Data segment.
--- START ---

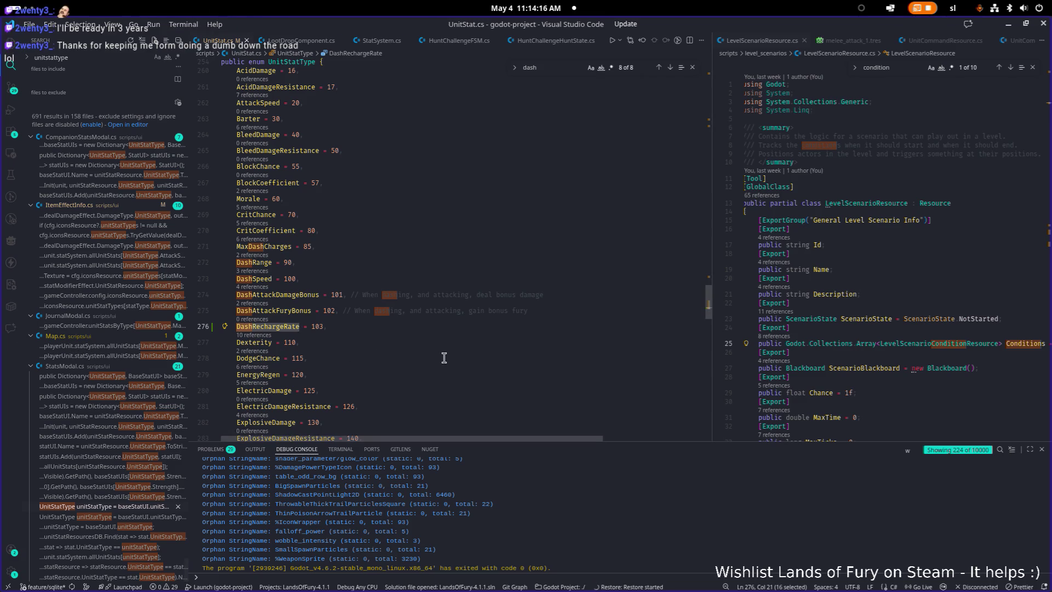
Return to Godot's Unit.tscn scene and collapse the MovementSystem node
key(alt+Tab)
key(alt+Tab)
key(alt+shift+Tab)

--- END ---

Your goal.
Omit pictures; set down the rest of the material word for word.

Answer to the problem.
Return to Godot's Unit.tscn scene and collapse the MovementSystem node
key(alt+Tab)
key(alt+Tab)
key(alt+shift+Tab)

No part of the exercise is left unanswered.